In his paper, Campbell considers two other examples of policies that seem to have a disproportionate racial impact: Pennsylvania's implementation of a program designed to fund non-institutional long-term care alternatives to nursing home care for the elderly under Medicaid (the "PDA Waiver" program), and its decision to extend Medicaid coverage to children under age 18 with severe disabilities whose parents' income was too high to otherwise qualify for coverage through the federal disability program, Supplemental Security Income (SSI) program. Such policies clearly look beneficial on their face: health and disability advocates have long pushed for states to fund community-based care that helps people avoid institutionalization, and flexibility with respect to income limits that help children with disabilities get needed care is certainly good health policy. Campbell does not question the value of such coverage.

Campbell's examination of the way Pennsylvania has implemented these programs, and specifically the discretion Pennsylvania uses to determine eligibility requirements for each, does show that its policies may foster racial disparity in terms of access to services and the allocation of public funding. Campbell shows how, in each case, the state has made decisions that either indirectly resulted in a reallocation of services to disproportionately white communities, or a far greater expenditure of resources for programs that have primarily benefitted white residents. Campbell does not suggest that such policies are driven by intentional discrimination; rather he argues that such disparate effects should not be ignored by states.

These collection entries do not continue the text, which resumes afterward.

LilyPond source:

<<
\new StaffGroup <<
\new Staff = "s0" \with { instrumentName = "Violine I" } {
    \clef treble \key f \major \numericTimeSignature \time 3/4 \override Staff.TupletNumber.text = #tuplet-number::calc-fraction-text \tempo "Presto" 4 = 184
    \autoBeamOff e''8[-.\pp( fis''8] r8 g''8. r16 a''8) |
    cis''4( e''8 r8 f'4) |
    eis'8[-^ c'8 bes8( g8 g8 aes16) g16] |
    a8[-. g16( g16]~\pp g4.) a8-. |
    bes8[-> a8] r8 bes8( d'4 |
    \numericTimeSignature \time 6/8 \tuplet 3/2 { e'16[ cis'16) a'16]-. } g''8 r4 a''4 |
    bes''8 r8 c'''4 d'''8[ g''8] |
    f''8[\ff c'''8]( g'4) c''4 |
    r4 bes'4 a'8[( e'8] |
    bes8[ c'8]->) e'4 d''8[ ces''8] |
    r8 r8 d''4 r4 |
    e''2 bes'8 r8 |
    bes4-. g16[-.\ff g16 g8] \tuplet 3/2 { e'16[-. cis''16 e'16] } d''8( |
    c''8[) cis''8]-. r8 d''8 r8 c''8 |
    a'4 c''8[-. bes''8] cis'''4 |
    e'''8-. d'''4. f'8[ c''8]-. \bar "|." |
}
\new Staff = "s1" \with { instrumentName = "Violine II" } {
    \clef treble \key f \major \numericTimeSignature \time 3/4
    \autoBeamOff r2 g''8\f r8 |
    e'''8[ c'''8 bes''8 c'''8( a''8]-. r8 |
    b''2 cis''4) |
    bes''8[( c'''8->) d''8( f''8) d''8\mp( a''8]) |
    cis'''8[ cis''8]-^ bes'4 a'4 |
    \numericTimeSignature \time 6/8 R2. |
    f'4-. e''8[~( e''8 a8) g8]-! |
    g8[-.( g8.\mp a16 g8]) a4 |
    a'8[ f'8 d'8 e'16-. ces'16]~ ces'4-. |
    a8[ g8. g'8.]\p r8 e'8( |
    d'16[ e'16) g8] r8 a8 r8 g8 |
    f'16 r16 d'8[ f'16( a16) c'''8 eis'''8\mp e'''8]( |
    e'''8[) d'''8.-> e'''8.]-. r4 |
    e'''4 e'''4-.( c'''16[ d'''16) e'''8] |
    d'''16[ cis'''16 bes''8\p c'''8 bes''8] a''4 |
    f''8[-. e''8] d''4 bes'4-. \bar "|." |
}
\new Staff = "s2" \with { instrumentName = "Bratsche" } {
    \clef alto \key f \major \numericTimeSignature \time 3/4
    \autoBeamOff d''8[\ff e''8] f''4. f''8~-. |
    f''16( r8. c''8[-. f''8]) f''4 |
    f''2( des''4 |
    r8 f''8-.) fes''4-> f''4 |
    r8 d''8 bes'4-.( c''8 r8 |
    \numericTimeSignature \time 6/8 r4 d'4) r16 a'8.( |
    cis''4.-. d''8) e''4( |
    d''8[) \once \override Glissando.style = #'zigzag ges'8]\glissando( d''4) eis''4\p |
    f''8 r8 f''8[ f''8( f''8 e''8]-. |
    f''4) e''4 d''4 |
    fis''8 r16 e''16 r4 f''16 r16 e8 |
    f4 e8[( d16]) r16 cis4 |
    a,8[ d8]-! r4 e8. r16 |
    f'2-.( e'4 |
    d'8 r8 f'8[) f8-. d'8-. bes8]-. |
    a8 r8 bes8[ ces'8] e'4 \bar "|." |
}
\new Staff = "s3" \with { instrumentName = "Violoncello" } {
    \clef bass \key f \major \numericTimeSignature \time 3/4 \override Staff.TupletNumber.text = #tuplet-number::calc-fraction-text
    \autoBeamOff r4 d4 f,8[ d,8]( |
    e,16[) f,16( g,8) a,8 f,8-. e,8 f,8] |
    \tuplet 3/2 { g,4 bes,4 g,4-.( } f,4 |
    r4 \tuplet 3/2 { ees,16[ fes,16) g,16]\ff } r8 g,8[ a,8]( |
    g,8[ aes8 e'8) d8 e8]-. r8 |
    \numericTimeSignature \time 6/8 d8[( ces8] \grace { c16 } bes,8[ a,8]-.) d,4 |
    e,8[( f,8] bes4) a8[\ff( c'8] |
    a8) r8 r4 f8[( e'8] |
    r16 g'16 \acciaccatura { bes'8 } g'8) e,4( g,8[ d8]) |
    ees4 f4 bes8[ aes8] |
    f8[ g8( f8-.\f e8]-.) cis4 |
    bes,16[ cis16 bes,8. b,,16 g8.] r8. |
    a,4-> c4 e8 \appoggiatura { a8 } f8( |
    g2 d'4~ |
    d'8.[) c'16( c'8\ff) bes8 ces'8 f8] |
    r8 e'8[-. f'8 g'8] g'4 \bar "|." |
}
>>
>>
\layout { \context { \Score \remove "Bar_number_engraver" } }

Campbell points out that his proposal is consistent with recommendations made in the 2003 National Institute of Medicine (IOM) Report, Unequal Treatment: Confronting Racial and Ethnic Disparities in Health Care. This report detailed significant racial and ethnic disparities in health care access and outcomes, even when such groups were insured. One of the IOM's recommendations was "to structure payment systems to ensure an adequate supply of services to minority patients, and limit provider incentives that may promote disparities." Despite the federal government's apparent recognition of the problem, the U.S. Department of Health and Human Services (HHS) has not used its power to address this problem in a meaningful way.

Finally, Campbell joins a number of legal scholars and health advocates in criticizing our existing regulatory system as ineffective at policing health disparities caused by funding decisions. Federal law prohibits discriminatory funding and health policy decisions: Title VI of the Civil Rights Act prohibits discrimination by recipients of federal funding, and regulations promulgated by the U.S. Department of Health, Education, & Welfare (HHS's predecessor) make clear that this prohibits the use of criteria or methods, or even the choice of site locations that have a discriminatory effect. The regulatory agency charged with Title VI enforcement, the Office of Civil Rights, has never had the resources, information, or power necessary to uncover or prevent state discriminatory policies. States have a legal duty to comply with federal antidiscrimination law, but neither the federal government nor states have a process in place to ensure compliance. Requiring states to provide a racial impact statement of proposed changes that impact Medicaid beneficiaries -- such as changes in rate-setting, funding cuts, and elibility criteria -- would be a critical step toward meaningful enforcement of Title VI and the development of health policies that reduce, rather than foster, racial disparity.